Search code examples
databasenosqlconsistencyavailability

CAP theorem - Availability and Partition Tolerance


While I try to understand the "Availability" (A) and "Partition tolerance" (P) in CAP, I found it difficult to understand the explanations from various articles.

I get a feeling that A and P can go together (I know this is not the case, and that's why I fail to understand!).

Explaining in simple terms, what are A and P and the difference between them?


Solution

  • Consistency means that data is the same across the cluster, so you can read or write from/to any node and get the same data.

    Availability means the ability to access the cluster even if a node in the cluster goes down.

    Partition tolerance means that the cluster continues to function even if there is a "partition" (communication break) between two nodes (both nodes are up, but can't communicate).

    In order to get both availability and partition tolerance, you have to give up consistency. Consider if you have two nodes, X and Y, in a master-master setup. Now, there is a break between network communication between X and Y, so they can't sync updates. At this point you can either:

    A) Allow the nodes to get out of sync (giving up consistency), or

    B) Consider the cluster to be "down" (giving up availability)

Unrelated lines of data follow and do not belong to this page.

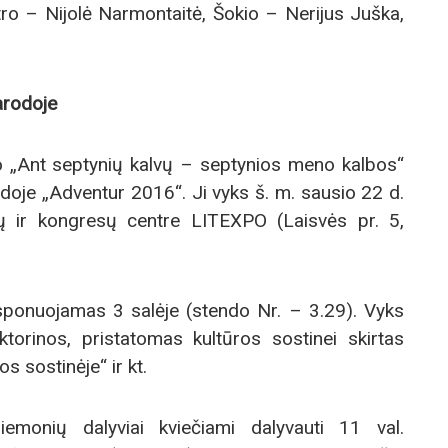
tro – Nijolė Narmontaitė, Šokio – Nerijus Juška,
arodoje
to „Ant septynių kalvų – septynios meno kalbos“
doje „Adventur 2016“. Ji vyks š. m. sausio 22 d.
dų ir kongresų centre LITEXPO (Laisvės pr. 5,
sponuojamas 3 salėje (stendo Nr. – 3.29). Vyks
ktorinos, pristatomas kultūros sostinei skirtas
s sostinėje“ ir kt.
emonių dalyviai kviečiami dalyvauti 11 val.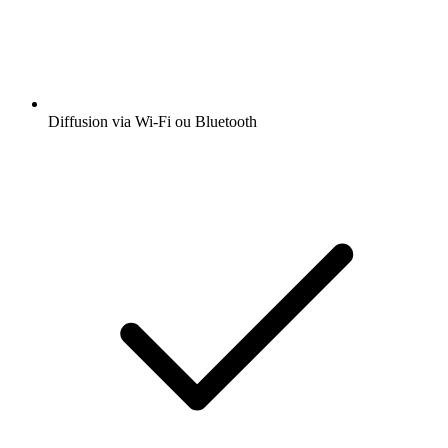
Diffusion via Wi-Fi ou Bluetooth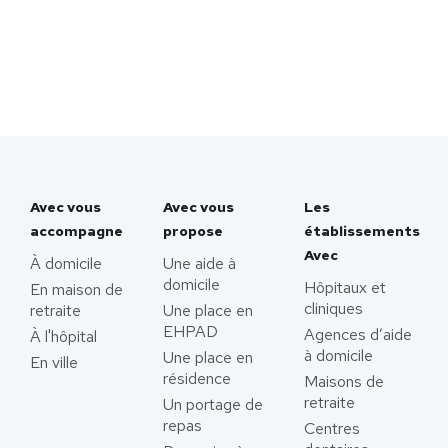
Avec vous
Avec vous
Les
accompagne
propose
établissements
Avec
À domicile
Une aide à
domicile
Hôpitaux et
En maison de
cliniques
retraite
Une place en
EHPAD
Agences d’aide
À l'hôpital
à domicile
Une place en
En ville
résidence
Maisons de
retraite
Un portage de
repas
Centres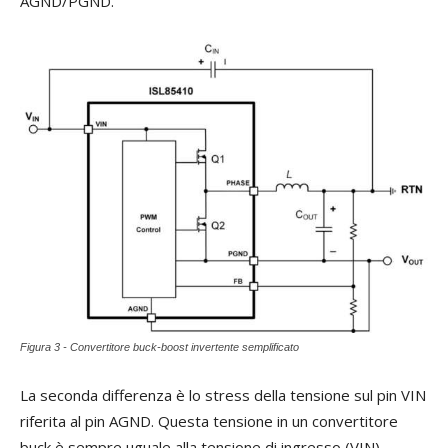
AGND/PGND.
Figura 3 - Convertitore buck-boost invertente semplificato
La seconda differenza è lo stress della tensione sul pin VIN
riferita al pin AGND. Questa tensione in un convertitore
buck è sempre uguale alla tensione di ingresso (VIN)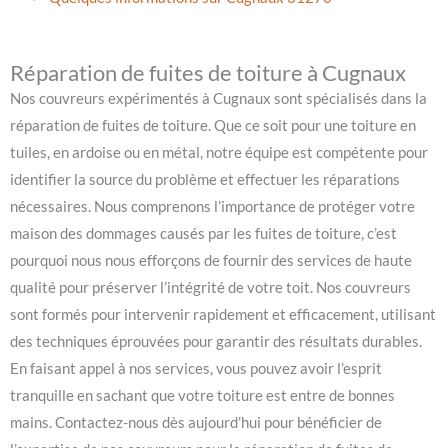
Réparation de fuites de toiture à Cugnaux
Nos couvreurs expérimentés à Cugnaux sont spécialisés dans la
réparation de fuites de toiture. Que ce soit pour une toiture en
tuiles, en ardoise ou en métal, notre équipe est compétente pour
identifier la source du problème et effectuer les réparations
nécessaires. Nous comprenons l’importance de protéger votre
maison des dommages causés par les fuites de toiture, c’est
pourquoi nous nous efforçons de fournir des services de haute
qualité pour préserver l’intégrité de votre toit. Nos couvreurs
sont formés pour intervenir rapidement et efficacement, utilisant
des techniques éprouvées pour garantir des résultats durables.
En faisant appel à nos services, vous pouvez avoir l’esprit
tranquille en sachant que votre toiture est entre de bonnes
mains. Contactez-nous dès aujourd’hui pour bénéficier de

    All the combinations available are:

    • CA - data is consistent between all nodes - as long as all nodes are online - and you can read/write from any node and be sure that the data is the same, but if you ever develop a partition between nodes, the data will be out of sync (and won't re-sync once the partition is resolved).
    • CP - data is consistent between all nodes, and maintains partition tolerance (preventing data desync) by becoming unavailable when a node goes down.
    • AP - nodes remain online even if they can't communicate with each other and will resync data once the partition is resolved, but you aren't guaranteed that all nodes will have the same data (either during or after the partition)

    You should note that CA systems don't practically exist (even if some systems claim to be so).